Kalosm allows developers to extract text information from images using optical character recognition (OCR). This guide demonstrates how to perform single-line OCR using Kalosm's vision module.

Adding dependencies

Before we get started, we need to add an additional crate for image loading. Add the following line to your Cargo.toml file:

[dependencies]
# Your Kalosm dependency added in the start of the documentation...
image = "0.24.7"

Creating an OCR Model

Kalosm's vision module provides functionality for text recognition in images. In this example, the Ocr::builder() method is used to create an OCR model that can transcribe single lines of text.

use kalosm::vision::*;
let mut model = Ocr::builder().build().await.unwrap();

Loading Image

Next, we need to load an image that contains text. The image crate provides the open method to load an image from a file path, or the Reader for more advanced loading options.

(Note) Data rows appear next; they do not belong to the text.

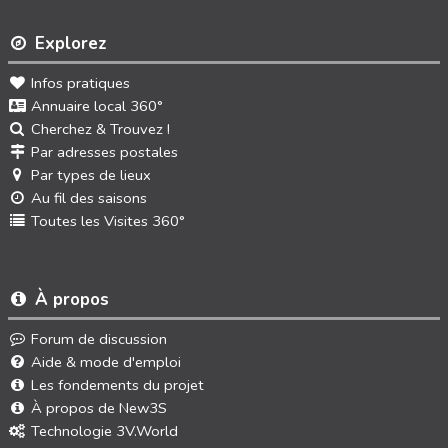
Explorez
Infos pratiques
Annuaire local 360°
Cherchez & Trouvez !
Par adresses postales
Par types de lieux
Au fil des saisons
Toutes les Visites 360°
À propos
Forum de discussion
Aide & mode d'emploi
Les fondements du projet
À propos de New3S
Technologie 3V.World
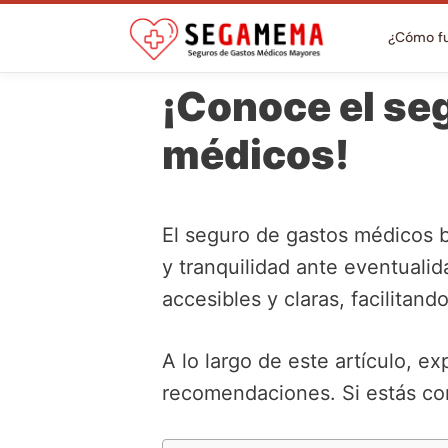
¿Cómo f
¡Conoce el se
médicos!
El seguro de gastos médicos b
y tranquilidad ante eventualid
accesibles y claras, facilitand
A lo largo de este artículo, e
recomendaciones. Si estás con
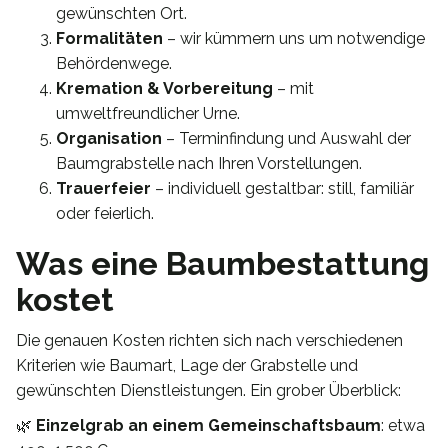
gewünschten Ort.
Formalitäten
– wir kümmern uns um notwendige
Behördenwege.
Kremation & Vorbereitung
– mit
umweltfreundlicher Urne.
Organisation
– Terminfindung und Auswahl der
Baumgrabstelle nach Ihren Vorstellungen.
Trauerfeier
– individuell gestaltbar: still, familiär
oder feierlich.
Was eine Baumbestattung
kostet
Die genauen Kosten richten sich nach verschiedenen
Kriterien wie Baumart, Lage der Grabstelle und
gewünschten Dienstleistungen. Ein grober Überblick:
🌿
Einzelgrab an einem Gemeinschaftsbaum
: etwa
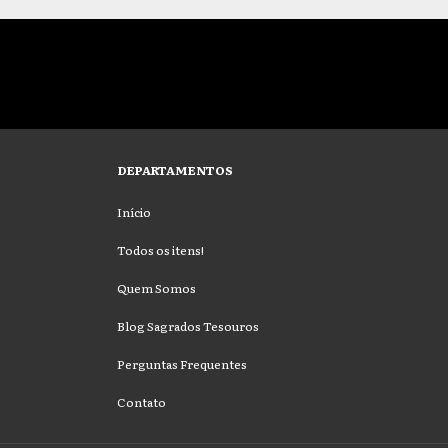
DEPARTAMENTOS
Início
Todos os itens!
Quem Somos
Blog Sagrados Tesouros
Perguntas Frequentes
Contato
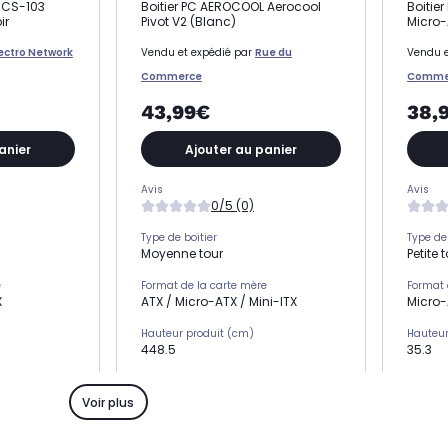
 CS-103
Boitier PC AEROCOOL Aerocool
Boitie
ir
Pivot V2 (Blanc)
Micro-A
lectro Network
Vendu et expédié par
Rue du
Vendu e
Commerce
Comme
43,99€
38,
anier
Ajouter au panier
Avis
Avis
0/5 (0)
Type de boitier
Type de 
Moyenne tour
Petite 
e
Format de la carte mère
Format 
X
ATX / Micro-ATX / Mini-ITX
Micro-
Hauteur produit (cm)
Hauteur
448.5
35.3
Largeur produit (cm)
Largeur
223.5
19.9
Voir plus
)
Profondeur produit (cm)
Profond
369.5
34.0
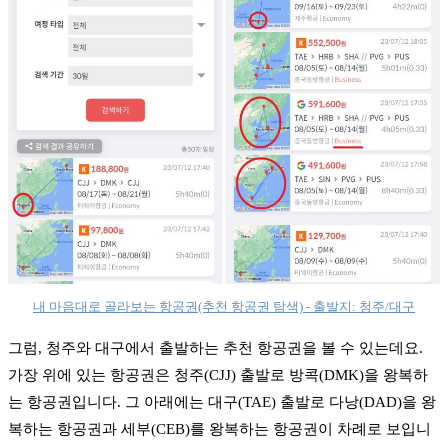
내 마음대로 골라보는 항공권(추천 항공권 탐색) - 출발지: 청주/대구
그럼, 청주와 대구에서 출발하는 추천 항공권을 볼 수 있는데요.
가장 위에 있는 항공권은 청주(CJJ) 출발로 방콕(DMK)을 왕복하
는 항공권입니다. 그 아래에는 대구(TAE) 출발로 다낭(DAD)을 왕
복하는 항공권과 세부(CEB)를 왕복하는 항공권이 차례로 보입니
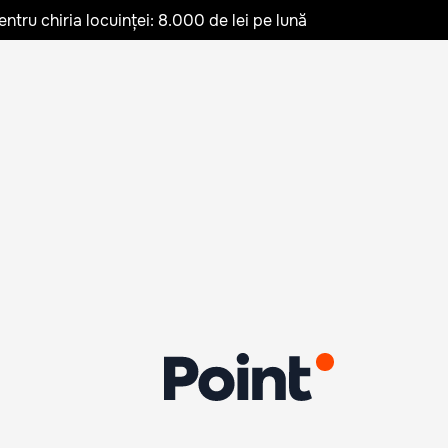
ru chiria locuinței: 8.000 de lei pe lună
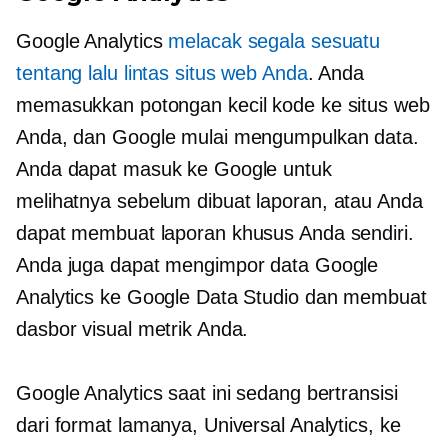
Google Analytics
melacak segala sesuatu
tentang lalu lintas situs web Anda
. Anda
memasukkan potongan kecil kode ke situs web
Anda, dan Google mulai mengumpulkan data.
Anda dapat masuk ke Google untuk
melihatnya
sebelum dibuat
laporan, atau Anda
dapat membuat laporan khusus Anda sendiri.
Anda juga dapat mengimpor data Google
Analytics ke Google Data Studio dan membuat
dasbor visual metrik Anda.
Google Analytics saat ini sedang bertransisi
dari format lamanya, Universal Analytics, ke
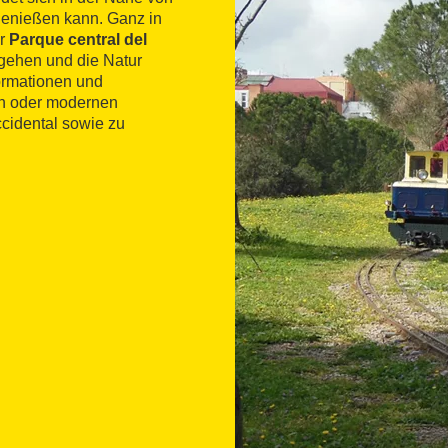
 genießen kann. Ganz in
er
Parque central del
 gehen und die Natur
ormationen und
en oder modernen
cidental sowie zu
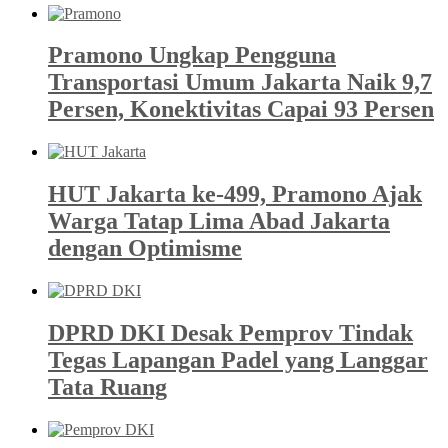
Pramono Ungkap Pengguna
Transportasi Umum Jakarta Naik 9,7
Persen, Konektivitas Capai 93 Persen
HUT Jakarta ke-499, Pramono Ajak
Warga Tatap Lima Abad Jakarta
dengan Optimisme
DPRD DKI Desak Pemprov Tindak
Tegas Lapangan Padel yang Langgar
Tata Ruang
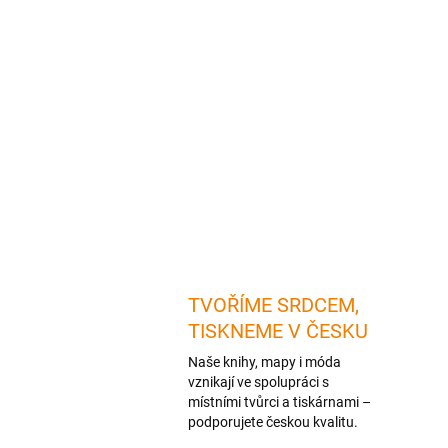
TVOŘÍME SRDCEM,
TISKNEME V ČESKU
Naše knihy, mapy i móda
vznikají ve spolupráci s
místními tvůrci a tiskárnami –
podporujete českou kvalitu.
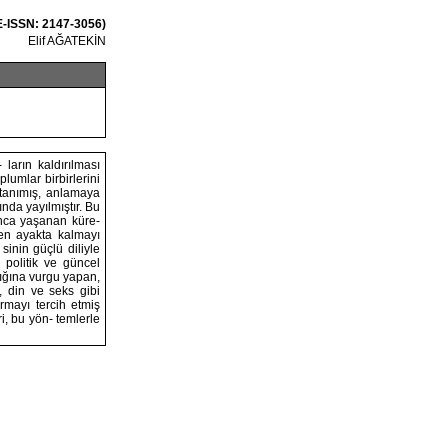
E-ISSN: 2147-3056)
Elif AĞATEKİN
 ların kaldırılması
lumlar birbirlerini
e tanımış, anlamaya
ında yayılmıştır. Bu
unca yaşanan küre-
len ayakta kalmayı
sinin güçlü diliyle
 politik ve güncel
lığına vurgu yapan,
l, din ve seks gibi
armayı tercih etmiş
ri, bu yön- temlerle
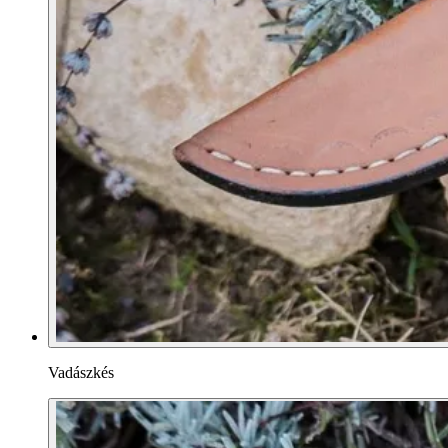
Vadászkés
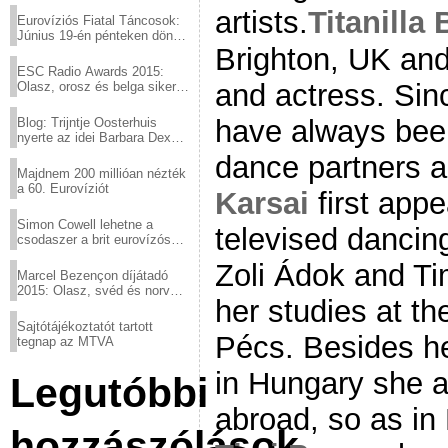
artists.
Titanilla 
Eurovíziós Fiatal Táncosok:
Június 19-én pénteken döntő
Brighton, UK an
a sör fővárosából!
ESC Radio Awards 2015:
and actress. Sin
Olasz, orosz és belga siker,
a svédek kimaradtak
have always bee
Blog: Trijntje Oosterhuis
nyerte az idei Barbara Dex
díjat
dance partners a
Majdnem 200 millióan nézték
a 60. Eurovíziót
Karsai
first appe
Simon Cowell lehetne a
televised dancing
csodaszer a brit eurovízós
kudarcok ellen
Zoli Ádok and Ti
Marcel Bezençon díjátadó
2015: Olasz, svéd és norvég
her studies at the
győzelem
Sajtótájékoztatót tartott
Pécs. Besides h
tegnap az MTVA
in Hungary she a
Legutóbbi
abroad, so as in 
hozzászólások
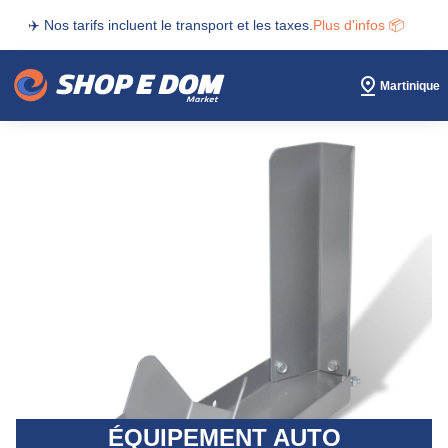
✈️ Nos tarifs incluent le transport et les taxes.
Plus d'infos 📦
Martinique
ÉQUIPEMENT AUTO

let image = image::open("examples/ocr.png").unwrap();

Replace the file path with the location of your image. This loaded image will be processed for text recognition.

Recognizing Text

Finally, we can use the recognize_text method to extract text information from the image. The recognize_text method takes an OcrInferenceSettings struct as input. This struct contains the image to be processed, as well as other settings that can be used to customize the OCR process.

let text = model
    .recognize_text(OcrInferenceSettings::new(image))
    .unwrap();

println!("{}", text);

Conclusion

This example provides a basic structure for performing single-line OCR using Kalosm's vision module. You can combine text recognition with an LLM to analyze complex documents or photos.